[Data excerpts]
○ ○ ○ ○

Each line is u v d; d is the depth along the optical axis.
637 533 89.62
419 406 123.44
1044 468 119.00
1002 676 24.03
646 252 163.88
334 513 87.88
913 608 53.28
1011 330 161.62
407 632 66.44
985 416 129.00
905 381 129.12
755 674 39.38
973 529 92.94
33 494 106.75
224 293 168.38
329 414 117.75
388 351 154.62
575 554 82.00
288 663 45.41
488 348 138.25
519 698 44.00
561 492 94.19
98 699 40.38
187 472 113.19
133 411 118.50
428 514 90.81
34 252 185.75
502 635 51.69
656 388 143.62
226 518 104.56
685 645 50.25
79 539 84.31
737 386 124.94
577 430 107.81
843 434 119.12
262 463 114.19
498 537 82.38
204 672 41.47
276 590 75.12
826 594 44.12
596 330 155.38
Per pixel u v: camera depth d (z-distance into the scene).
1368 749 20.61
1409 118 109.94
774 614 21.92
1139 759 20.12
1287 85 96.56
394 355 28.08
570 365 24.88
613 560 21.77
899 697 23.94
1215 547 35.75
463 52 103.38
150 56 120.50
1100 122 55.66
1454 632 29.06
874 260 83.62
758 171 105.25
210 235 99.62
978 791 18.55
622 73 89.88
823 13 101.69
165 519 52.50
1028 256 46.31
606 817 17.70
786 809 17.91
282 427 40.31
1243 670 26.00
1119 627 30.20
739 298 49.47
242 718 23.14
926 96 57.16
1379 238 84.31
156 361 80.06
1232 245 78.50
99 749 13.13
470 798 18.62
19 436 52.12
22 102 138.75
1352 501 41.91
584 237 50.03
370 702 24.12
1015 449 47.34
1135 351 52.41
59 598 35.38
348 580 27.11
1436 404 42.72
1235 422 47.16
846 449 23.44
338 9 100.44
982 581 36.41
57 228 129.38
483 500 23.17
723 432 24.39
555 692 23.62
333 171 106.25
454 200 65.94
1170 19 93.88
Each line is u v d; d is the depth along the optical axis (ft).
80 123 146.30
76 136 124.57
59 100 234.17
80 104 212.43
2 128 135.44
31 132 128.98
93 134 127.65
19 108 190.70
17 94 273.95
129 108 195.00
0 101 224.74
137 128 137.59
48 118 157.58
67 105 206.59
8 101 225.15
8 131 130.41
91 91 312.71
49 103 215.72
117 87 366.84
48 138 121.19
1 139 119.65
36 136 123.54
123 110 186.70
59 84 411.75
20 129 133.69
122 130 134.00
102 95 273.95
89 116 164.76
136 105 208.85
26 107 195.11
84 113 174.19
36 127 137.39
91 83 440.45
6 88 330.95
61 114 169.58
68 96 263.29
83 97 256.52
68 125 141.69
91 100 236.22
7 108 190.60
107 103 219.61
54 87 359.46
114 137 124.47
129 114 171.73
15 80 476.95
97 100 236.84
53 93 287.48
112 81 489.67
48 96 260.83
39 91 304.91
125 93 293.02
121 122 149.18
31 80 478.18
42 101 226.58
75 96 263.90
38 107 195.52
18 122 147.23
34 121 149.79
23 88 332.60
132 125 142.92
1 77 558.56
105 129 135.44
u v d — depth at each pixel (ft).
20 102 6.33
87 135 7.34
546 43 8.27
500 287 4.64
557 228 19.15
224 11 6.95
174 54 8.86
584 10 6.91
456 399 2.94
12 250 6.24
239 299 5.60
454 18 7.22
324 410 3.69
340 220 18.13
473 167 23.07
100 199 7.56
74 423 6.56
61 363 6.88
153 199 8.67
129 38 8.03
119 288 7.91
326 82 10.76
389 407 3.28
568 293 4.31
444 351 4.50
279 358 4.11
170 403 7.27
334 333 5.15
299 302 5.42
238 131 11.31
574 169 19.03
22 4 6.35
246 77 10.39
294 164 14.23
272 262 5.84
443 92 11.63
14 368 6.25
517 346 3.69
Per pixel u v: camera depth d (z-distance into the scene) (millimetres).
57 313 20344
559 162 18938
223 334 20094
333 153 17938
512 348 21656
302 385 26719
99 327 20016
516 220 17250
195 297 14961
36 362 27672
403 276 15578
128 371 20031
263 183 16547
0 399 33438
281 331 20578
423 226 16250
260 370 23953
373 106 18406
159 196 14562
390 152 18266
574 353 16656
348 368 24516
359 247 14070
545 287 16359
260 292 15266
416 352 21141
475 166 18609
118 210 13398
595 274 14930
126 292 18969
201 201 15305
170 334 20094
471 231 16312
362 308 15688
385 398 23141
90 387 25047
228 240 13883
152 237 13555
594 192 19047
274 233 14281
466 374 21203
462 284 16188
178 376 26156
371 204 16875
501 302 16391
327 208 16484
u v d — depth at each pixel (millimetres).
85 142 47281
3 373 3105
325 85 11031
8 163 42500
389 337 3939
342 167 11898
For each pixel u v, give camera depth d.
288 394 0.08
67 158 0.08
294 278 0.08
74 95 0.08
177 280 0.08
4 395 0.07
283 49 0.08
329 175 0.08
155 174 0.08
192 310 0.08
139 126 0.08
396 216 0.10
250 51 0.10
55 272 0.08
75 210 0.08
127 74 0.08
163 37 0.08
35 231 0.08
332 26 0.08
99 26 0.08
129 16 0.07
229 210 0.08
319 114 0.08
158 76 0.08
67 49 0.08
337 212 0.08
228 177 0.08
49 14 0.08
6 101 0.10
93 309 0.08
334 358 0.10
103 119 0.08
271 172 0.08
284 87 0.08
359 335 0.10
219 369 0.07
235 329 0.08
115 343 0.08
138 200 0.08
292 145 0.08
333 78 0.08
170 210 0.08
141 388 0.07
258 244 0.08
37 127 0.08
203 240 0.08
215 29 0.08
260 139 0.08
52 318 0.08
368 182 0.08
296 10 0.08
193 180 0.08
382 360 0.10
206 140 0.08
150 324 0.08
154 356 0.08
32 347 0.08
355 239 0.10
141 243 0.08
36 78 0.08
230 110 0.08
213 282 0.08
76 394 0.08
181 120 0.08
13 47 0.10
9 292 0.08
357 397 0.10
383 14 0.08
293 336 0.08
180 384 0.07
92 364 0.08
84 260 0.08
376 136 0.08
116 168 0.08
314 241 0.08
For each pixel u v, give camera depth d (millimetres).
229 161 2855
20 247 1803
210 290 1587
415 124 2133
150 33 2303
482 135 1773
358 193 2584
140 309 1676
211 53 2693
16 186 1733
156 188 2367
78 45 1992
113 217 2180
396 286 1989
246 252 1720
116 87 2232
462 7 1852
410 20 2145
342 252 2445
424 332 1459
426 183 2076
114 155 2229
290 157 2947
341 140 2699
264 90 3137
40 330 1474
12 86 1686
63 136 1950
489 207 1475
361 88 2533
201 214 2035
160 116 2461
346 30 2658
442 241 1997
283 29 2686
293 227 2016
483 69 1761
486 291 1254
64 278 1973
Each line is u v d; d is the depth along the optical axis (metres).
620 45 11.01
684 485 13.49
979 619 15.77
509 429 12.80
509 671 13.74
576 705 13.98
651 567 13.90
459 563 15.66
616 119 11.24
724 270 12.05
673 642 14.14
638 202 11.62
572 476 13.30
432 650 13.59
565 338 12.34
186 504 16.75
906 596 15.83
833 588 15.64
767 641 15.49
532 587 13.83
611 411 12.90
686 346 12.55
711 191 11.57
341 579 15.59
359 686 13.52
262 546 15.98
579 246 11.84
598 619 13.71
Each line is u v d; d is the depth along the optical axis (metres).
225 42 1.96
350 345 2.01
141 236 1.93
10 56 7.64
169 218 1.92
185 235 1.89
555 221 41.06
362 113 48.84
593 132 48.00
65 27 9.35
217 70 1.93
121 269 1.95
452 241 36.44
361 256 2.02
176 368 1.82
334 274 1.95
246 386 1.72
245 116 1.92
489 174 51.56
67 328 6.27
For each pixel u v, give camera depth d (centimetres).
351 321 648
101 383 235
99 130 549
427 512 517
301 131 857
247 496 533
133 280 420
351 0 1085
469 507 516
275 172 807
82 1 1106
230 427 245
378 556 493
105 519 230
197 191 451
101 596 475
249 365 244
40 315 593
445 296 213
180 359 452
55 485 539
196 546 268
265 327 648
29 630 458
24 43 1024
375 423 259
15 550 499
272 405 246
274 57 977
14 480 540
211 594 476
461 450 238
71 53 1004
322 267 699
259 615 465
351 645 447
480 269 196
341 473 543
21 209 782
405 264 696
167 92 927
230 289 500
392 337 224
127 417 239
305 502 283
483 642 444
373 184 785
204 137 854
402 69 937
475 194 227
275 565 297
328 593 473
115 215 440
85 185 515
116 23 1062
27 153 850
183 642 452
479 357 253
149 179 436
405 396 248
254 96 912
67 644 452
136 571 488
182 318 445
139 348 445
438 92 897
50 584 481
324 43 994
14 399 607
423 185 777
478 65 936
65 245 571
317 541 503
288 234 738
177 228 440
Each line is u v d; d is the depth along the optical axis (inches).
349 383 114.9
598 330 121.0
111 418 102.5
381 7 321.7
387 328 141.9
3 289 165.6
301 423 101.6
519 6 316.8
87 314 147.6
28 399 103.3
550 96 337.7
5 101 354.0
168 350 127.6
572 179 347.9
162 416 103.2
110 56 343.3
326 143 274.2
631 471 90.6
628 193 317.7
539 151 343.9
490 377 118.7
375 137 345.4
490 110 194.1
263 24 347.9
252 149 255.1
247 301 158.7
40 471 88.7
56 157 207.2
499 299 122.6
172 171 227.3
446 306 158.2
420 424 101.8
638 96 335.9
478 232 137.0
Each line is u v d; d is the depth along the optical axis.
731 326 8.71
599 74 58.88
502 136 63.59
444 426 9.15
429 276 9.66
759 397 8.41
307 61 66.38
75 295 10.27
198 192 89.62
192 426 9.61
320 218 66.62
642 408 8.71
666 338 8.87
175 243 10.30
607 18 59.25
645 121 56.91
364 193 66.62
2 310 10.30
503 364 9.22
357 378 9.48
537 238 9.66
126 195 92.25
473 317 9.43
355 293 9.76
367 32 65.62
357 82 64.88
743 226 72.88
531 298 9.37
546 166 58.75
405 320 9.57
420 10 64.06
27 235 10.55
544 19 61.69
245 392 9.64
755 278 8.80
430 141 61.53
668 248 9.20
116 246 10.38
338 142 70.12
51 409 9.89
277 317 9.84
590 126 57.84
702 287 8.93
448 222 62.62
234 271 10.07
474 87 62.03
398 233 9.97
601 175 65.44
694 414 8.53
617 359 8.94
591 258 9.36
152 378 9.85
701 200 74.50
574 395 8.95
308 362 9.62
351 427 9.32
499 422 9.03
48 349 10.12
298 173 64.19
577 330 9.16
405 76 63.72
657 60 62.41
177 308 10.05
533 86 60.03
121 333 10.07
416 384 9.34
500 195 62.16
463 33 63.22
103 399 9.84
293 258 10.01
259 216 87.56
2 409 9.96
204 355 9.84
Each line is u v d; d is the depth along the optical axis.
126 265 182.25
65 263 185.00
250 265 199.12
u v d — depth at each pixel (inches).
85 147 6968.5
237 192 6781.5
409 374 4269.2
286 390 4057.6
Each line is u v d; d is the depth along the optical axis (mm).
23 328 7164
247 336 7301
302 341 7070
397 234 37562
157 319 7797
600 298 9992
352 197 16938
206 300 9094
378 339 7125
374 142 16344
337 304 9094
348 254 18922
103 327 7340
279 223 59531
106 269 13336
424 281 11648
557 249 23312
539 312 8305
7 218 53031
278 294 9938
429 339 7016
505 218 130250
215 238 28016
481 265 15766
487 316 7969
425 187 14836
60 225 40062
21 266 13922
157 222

○ ○ ○ ○

Task:
Only the lines containing "scene" are needed; copy each of them from the data.

Result for this exercise:
Per pixel u v: camera depth d (z-distance into the scene).
Per pixel u v: camera depth d (z-distance into the scene) (millimetres).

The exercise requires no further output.